**Task brief:** Look below for the line that contains "html: <h3>Details</h3> ->" and the line that contains "tích phần còn", then restate both of them and every line in between, exactly. No picture goes in the copy.

**Records for this exercise:**

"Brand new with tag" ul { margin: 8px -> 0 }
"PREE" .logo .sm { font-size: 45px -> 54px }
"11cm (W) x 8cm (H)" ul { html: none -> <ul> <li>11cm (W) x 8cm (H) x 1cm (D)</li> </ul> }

==

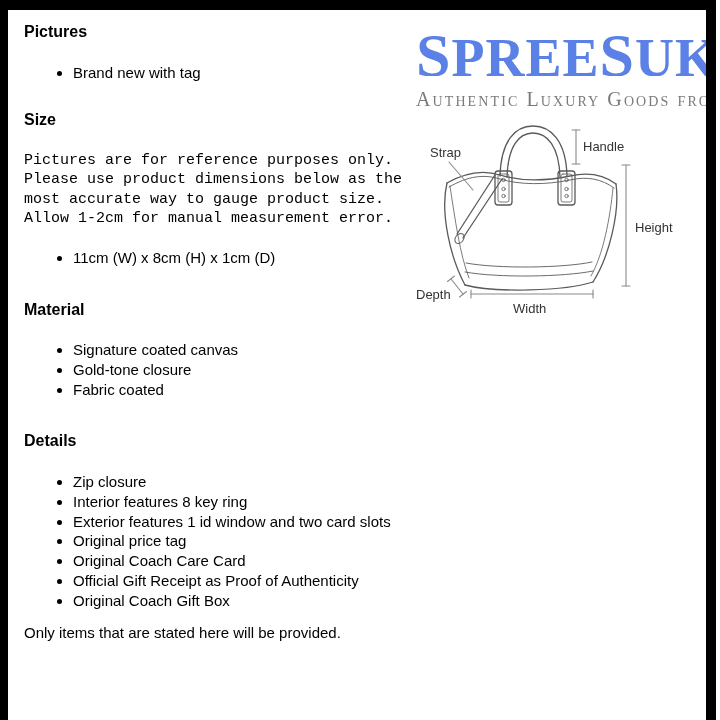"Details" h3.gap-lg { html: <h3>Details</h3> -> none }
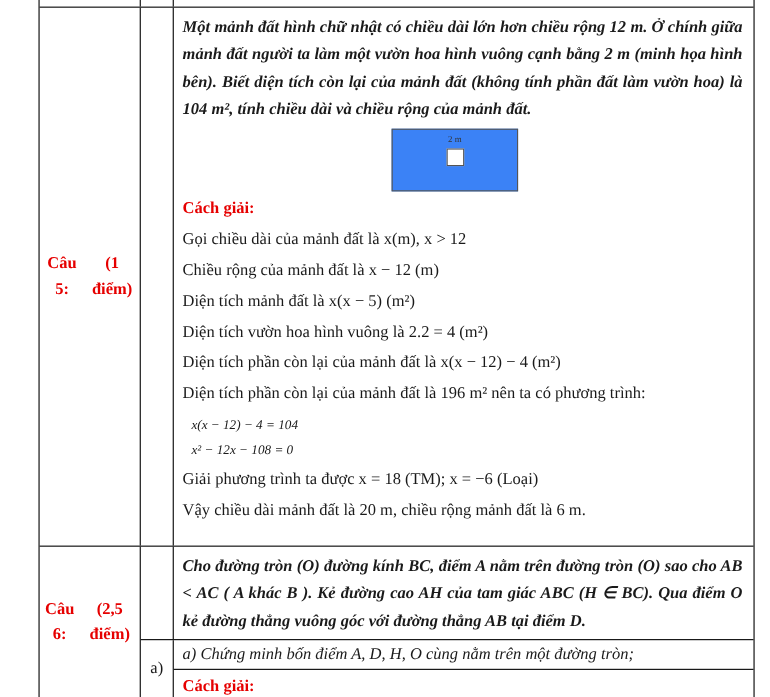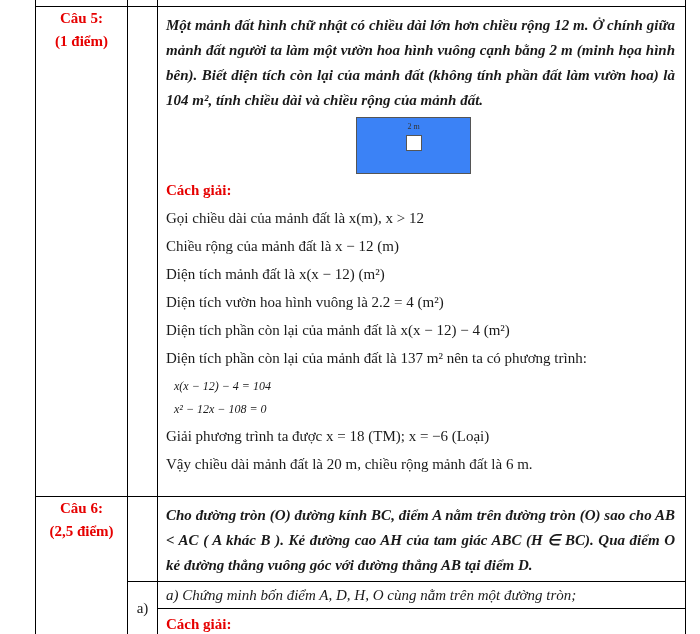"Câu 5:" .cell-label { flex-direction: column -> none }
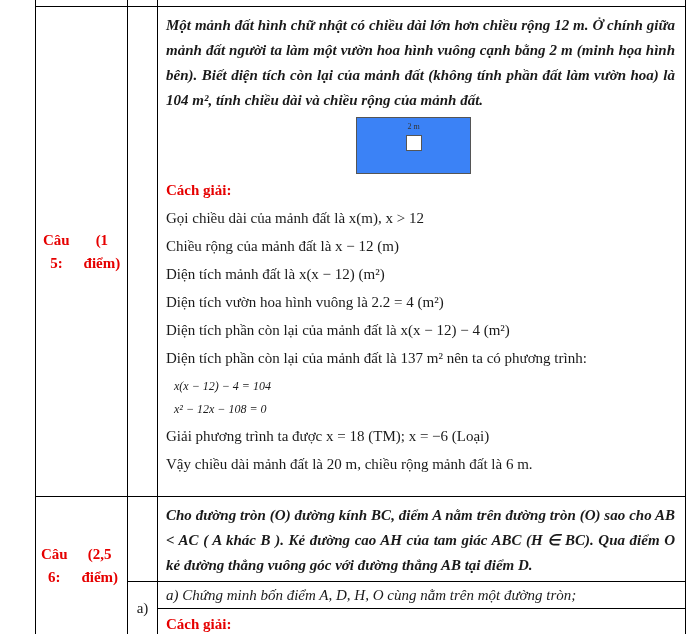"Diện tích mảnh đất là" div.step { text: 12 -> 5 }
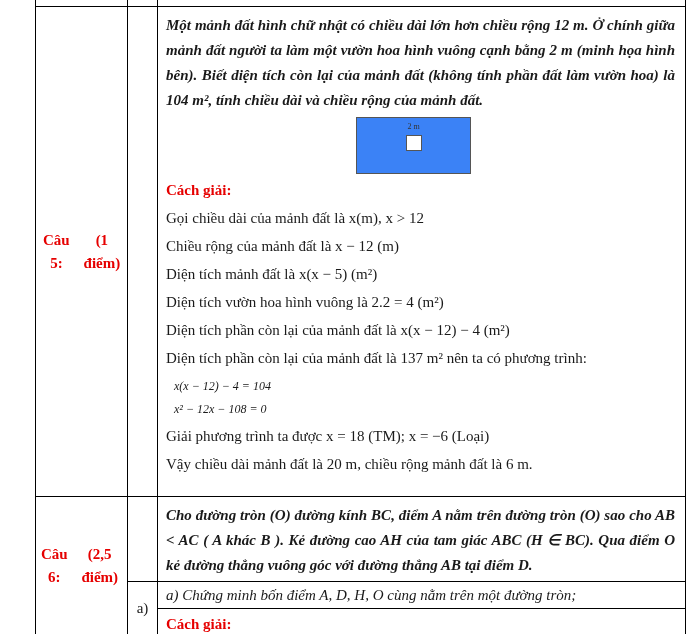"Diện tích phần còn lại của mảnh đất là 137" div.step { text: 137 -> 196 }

**Solution to this task:**
"Details" h3.gap-lg { html: <h3>Details</h3> -> none }
"Câu 5:" .cell-label { flex-direction: column -> none }
"Diện tích mảnh đất là" div.step { text: 12 -> 5 }
"Diện tích phần còn lại của mảnh đất là 137" div.step { text: 137 -> 196 }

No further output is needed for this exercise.